◆ **What this task involves**: Filter the entries for lines with the word "that".

◆ **Material shown**:
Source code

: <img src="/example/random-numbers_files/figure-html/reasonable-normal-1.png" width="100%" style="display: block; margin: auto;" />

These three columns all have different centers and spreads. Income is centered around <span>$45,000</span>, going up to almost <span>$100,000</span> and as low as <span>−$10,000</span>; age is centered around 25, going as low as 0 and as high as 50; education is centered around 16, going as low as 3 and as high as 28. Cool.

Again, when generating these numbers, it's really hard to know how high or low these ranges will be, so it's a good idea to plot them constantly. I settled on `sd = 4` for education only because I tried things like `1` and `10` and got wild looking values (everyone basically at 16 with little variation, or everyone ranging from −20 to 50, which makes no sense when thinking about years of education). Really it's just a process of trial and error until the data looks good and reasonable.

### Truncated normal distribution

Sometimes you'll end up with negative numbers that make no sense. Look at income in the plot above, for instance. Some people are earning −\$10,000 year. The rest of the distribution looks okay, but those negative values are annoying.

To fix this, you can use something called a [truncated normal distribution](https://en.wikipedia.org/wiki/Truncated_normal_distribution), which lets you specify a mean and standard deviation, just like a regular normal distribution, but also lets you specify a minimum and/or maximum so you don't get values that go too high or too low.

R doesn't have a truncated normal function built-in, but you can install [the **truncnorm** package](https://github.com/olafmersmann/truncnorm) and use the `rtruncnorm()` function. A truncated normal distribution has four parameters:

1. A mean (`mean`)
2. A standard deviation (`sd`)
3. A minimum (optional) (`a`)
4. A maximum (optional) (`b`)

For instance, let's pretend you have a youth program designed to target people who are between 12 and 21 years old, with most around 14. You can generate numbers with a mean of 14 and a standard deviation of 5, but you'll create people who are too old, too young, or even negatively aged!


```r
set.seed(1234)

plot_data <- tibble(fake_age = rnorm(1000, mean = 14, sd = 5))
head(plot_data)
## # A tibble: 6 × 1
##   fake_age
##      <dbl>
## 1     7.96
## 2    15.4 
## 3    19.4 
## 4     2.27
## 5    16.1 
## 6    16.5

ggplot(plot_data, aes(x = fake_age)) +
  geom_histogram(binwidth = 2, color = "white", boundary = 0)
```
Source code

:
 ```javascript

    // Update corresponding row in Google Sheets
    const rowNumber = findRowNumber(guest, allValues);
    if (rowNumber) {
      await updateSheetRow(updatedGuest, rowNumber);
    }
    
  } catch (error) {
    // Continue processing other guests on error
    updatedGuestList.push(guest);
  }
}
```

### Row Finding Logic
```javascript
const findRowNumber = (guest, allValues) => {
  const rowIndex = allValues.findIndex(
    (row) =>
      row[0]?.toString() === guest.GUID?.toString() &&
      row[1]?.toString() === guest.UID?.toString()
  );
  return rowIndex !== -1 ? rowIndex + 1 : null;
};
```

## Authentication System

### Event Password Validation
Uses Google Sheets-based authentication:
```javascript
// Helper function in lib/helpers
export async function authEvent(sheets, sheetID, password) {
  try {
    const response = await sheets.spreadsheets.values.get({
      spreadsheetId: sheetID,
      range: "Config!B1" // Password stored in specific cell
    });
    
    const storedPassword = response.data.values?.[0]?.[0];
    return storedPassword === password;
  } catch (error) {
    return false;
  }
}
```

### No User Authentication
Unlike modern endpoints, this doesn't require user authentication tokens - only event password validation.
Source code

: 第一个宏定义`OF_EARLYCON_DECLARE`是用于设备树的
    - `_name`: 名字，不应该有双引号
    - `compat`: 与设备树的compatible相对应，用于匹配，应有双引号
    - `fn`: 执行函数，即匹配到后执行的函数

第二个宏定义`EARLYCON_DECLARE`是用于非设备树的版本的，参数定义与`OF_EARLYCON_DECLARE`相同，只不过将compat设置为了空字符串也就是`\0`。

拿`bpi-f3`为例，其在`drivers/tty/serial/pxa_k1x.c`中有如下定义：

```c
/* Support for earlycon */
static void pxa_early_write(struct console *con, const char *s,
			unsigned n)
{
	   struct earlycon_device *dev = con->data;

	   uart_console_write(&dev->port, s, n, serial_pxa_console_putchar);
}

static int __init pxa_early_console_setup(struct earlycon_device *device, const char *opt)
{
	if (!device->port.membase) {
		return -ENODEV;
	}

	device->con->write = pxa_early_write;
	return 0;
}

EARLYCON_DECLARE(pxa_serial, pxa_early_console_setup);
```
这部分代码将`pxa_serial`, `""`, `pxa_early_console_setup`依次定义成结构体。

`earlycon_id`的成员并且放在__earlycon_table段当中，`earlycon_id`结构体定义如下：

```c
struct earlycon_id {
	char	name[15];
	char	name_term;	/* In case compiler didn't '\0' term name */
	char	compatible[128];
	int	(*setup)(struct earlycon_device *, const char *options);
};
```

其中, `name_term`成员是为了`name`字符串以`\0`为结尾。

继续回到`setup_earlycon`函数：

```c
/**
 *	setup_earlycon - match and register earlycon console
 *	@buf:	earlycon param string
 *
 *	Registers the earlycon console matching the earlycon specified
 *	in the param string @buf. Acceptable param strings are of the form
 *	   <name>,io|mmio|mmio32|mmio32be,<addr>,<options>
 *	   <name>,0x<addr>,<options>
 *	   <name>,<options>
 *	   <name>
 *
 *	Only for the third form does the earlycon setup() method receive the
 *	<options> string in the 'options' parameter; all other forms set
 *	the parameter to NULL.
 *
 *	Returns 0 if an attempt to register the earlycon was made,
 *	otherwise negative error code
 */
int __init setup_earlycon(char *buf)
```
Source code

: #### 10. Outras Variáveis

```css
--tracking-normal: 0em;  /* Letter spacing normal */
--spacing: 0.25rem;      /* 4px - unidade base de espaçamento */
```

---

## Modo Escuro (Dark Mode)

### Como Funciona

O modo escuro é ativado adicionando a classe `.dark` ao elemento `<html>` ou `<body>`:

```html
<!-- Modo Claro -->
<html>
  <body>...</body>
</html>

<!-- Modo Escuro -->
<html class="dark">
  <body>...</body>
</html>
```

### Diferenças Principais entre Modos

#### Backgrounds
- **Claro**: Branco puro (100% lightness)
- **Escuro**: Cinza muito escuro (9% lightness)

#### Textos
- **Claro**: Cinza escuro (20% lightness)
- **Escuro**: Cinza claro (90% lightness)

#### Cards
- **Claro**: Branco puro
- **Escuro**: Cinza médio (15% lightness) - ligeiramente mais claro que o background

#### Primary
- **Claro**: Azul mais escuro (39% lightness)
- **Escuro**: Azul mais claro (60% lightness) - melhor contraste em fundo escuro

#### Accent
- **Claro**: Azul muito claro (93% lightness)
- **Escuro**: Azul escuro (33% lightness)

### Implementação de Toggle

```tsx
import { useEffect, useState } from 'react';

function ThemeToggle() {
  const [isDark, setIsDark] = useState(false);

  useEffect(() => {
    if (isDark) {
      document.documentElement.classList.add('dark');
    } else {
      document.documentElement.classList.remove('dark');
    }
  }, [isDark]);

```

◆ **Response to this task**:
Sometimes you'll end up with negative numbers that make no sense. Look at income in the plot above, for instance. Some people are earning −\$10,000 year. The rest of the distribution looks okay, but those negative values are annoying.
To fix this, you can use something called a [truncated normal distribution](https://en.wikipedia.org/wiki/Truncated_normal_distribution), which lets you specify a mean and standard deviation, just like a regular normal distribution, but also lets you specify a minimum and/or maximum so you don't get values that go too high or too low.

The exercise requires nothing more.